Achter het systeem aanlopen

Naast datagebruik en consumptie komen er ook ethische problemen kijken bij mateloos digitaliseren. Er is minder ruimte voor de menselijke maat wanneer complexe processen, bijvoorbeeld binnen bedrijven, worden gesimplificeerd tot het aanvinken van een paar vakjes in een computerprogramma. Volgens Van Gastel verliezen mensen hierdoor langzaam grip op het systeem dat ze gebruiken, doordat ze minder verantwoordelijkheid hoeven te nemen. ‘Mensen denken: het programma werkt zus en zo, dan zal het wel zo zijn. Wanneer ze tegen de wil van het systeem in willen gaan, moeten ze juist verantwoording afleggen, en dat vermijden ze liever. Dus gaan ze er maar in mee.’ Dat is bijvoorbeeld ook in de toeslagenaffaire gebeurd, doordat er gebruik werd gemaakt van een geautomatiseerd risicoselectiesysteem.
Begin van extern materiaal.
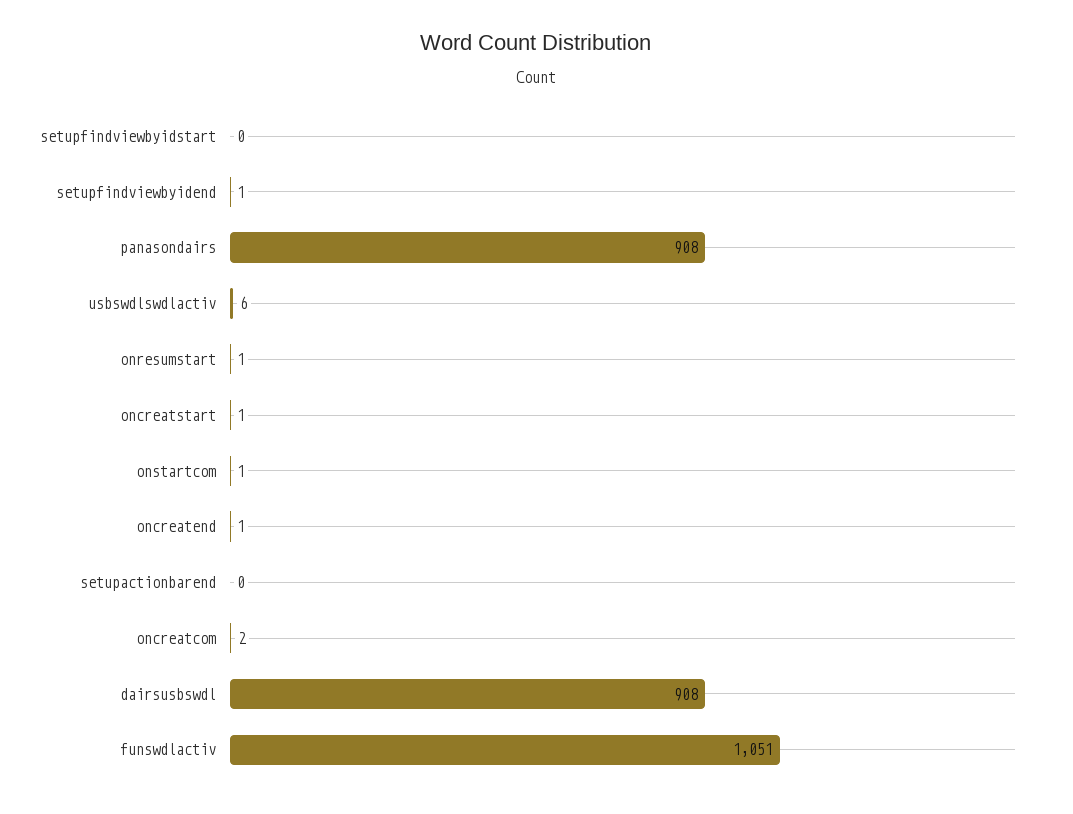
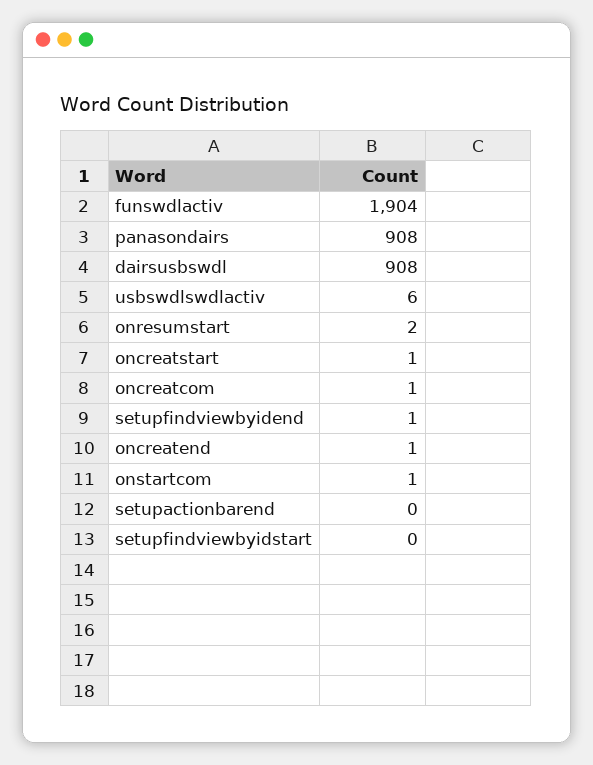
  {
    "setupfindviewbyidstart": 0,
    "setupfindviewbyidend": 1,
    "panasondairs": 908,
    "usbswdlswdlactiv": 6,
-   "onresumstart": 1,
+   "onresumstart": 2,
    "oncreatstart": 1,
    "onstartcom": 1,
    "oncreatend": 1,
    "setupactionbarend": 0,
-   "oncreatcom": 2,
+   "oncreatcom": 1,
    "dairsusbswdl": 908,
-   "funswdlactiv": 1051
+   "funswdlactiv": 1904
  }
Illustratie: Tycho van Daelen

Dataschaamte

Een makkelijke oplossing? Die is er helaas niet. Wel kunnen we de kijk op ons eigen energiegebruik en diens gevolgen veranderen. ‘Het is heel moeilijk om als individu verandering teweeg te brengen. Daarom is grootschalige bewustwording zo belangrijk, en daar draagt ieder individu een steentje aan bij’, zegt Van Gastel. ‘Je moet niet te makkelijk denken over je datagebruik. Ik vind dat we naast vliegschaamte misschien ook moeten praten over dataschaamte’, stelt hij. ‘Dataschaamte is echt belangrijk. We genereren simpelweg te veel data, dat moet besproken worden.’

Een andere mogelijke oplossing is het inzetten op duurzamere computers en efficiëntere computerprogramma’s. ‘AI-programma’s, zoals ChatGPT, moeten op datacentra gerund worden en verbruiken hierdoor enorme hoeveelheden energie’ , aldus Mentink. Wanneer datacentra gebruik maken van duurzamere apparatuur, zal dit energiegebruik dus afnemen. Mentink doet bijvoorbeeld onderzoek naar zogeheten neuromorphic hardware, computers die geïnspireerd zijn op de werking van het menselijk brein. Deze computers hebben een heel andere opzet, waardoor ze veel minder energie verbruiken. Een andere stap die kan worden gezet, is het uitvinden van kleinere AI-modellen, waar de RU onder andere mee bezig is’, voegt Van Gastel toe. ‘Zo kijken we kritischer naar het datagebruik van de oude AI-modellen. Je creëert in feite een soort AI-schaamte naast de dataschaamte.’

Datagebruik, digitalisering en de consequenties hiervan zijn complexe kwesties. Van energieslurpende datacentra tot ethische problematiek, er komen veel problemen bij kijken. Toch ziet Mentink onze toekomstige omgang met datagebruik positief in, zeker wanneer onze bewustwording hierover toeneemt en onze technologie beter wordt. ‘Als je op de lange termijn kijkt, hebben wetenschappelijke ontdekkingen vaak het leven beter gemaakt.’ Of dit ook zal gelden voor onze voortdurend stijgende dataconsumptie, blijft een vraag die ook ChatGPT niet zal kunnen beantwoorden.